Like other propaganda efforts, the addresses targeted the muddled middle
that initially supported the Whigs in the absence of counter arguments.
The propaganda campaign accompanied the purge of Whigs and
dissenters from local offices and returned loyalists to their places. Justices of the Peace and militia leaders not
loyal to the crown lost their offices.
The purge was not limited to the counties, but extended to the
corporations. Corporations were a
particularly tricky issue, as they selected their own magistrates, voted for
the majority of MPs, and had their own judicial systems. The corporations were purged through a series
of systematic challenges of their charters.

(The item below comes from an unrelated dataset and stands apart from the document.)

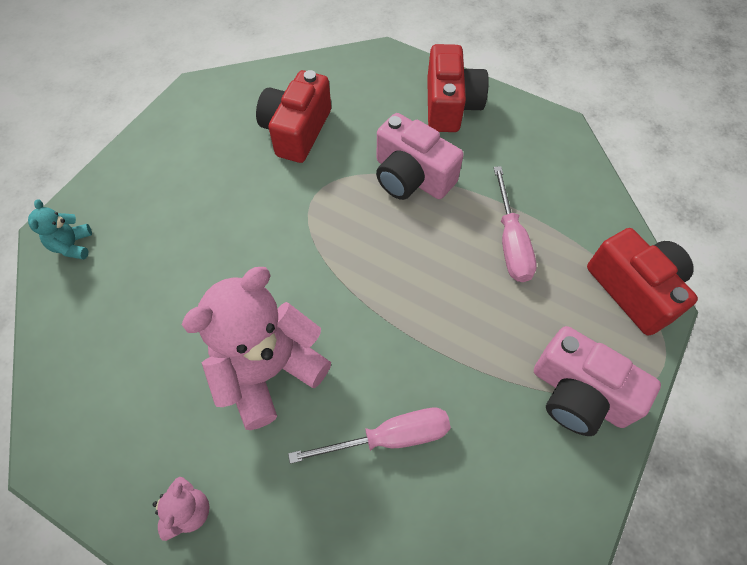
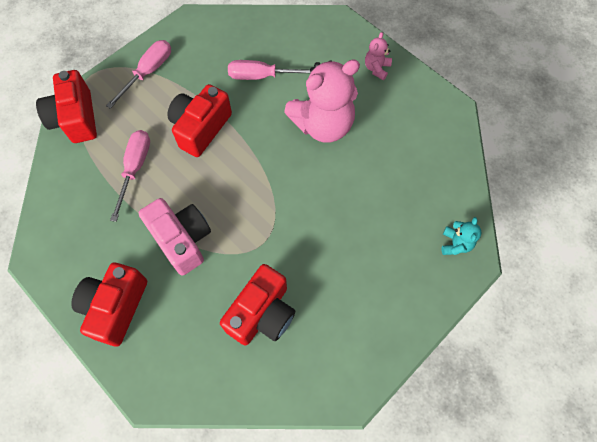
camera: 165 degrees left, 5 degrees up
pink camera [534,326,661,436] -> pink screwdriver [106,40,171,109]
none -> red camera [168,84,232,157]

The purpose of the corporate purge was to prevent Whigs from packing
juries. By controlling municipal juries,
the crown could ensure that its censorship efforts were effective, as juries
controlled by Tories returned staggering judgments against Whig partisans for libel
or recusancy. Excessive fines allowed
the crown to imprison its opponents, removing them from the political scene.
The combination of propaganda, income, and control of local
government allowed Charles and the Tories to quash opposition to his reign and
his brothers’ succession through his death in 1685. Charles’ success was furthered by his ability
to play his three kingdoms against each other.
His supporters in the Scottish parliament passed an act declaring that
the parliament in England could not alter the succession. During the Exclusion Crisis, Charles II
enjoyed freedom of action because he did not have to rely on parliament for
income, and the fact that he was not held as a virtual hostage by an invading
army from the north. His understanding
of the need to placate the populace combined with his financial freedom to
allow him to strengthen the Stuart monarchy during his reign.
The causes of the Exclusion Crisis remain a matter of debate. Steven Pincus argues that the debate was a
wholly secular one on the nature of government, while Richard Greaves argues
that radicals primarily focused on defending Protestantism in England,
Scotland, and the Netherlands against encroaching Catholic gains in
Europe. Jonathan Scott contends that the
work of Locke and Sidney clearly focus on the combination of arbitrary
government and imposition of Catholicism.
Tim Harris supports Scott’s interpretation of the Exclusion Crisis and
political conflict in the later restoration.
The contrast shows that the main historiographical issue is whether the
radicalism of the Restoration period was more due to religious dissent,
republican political ideals, or a combination of the two extremes.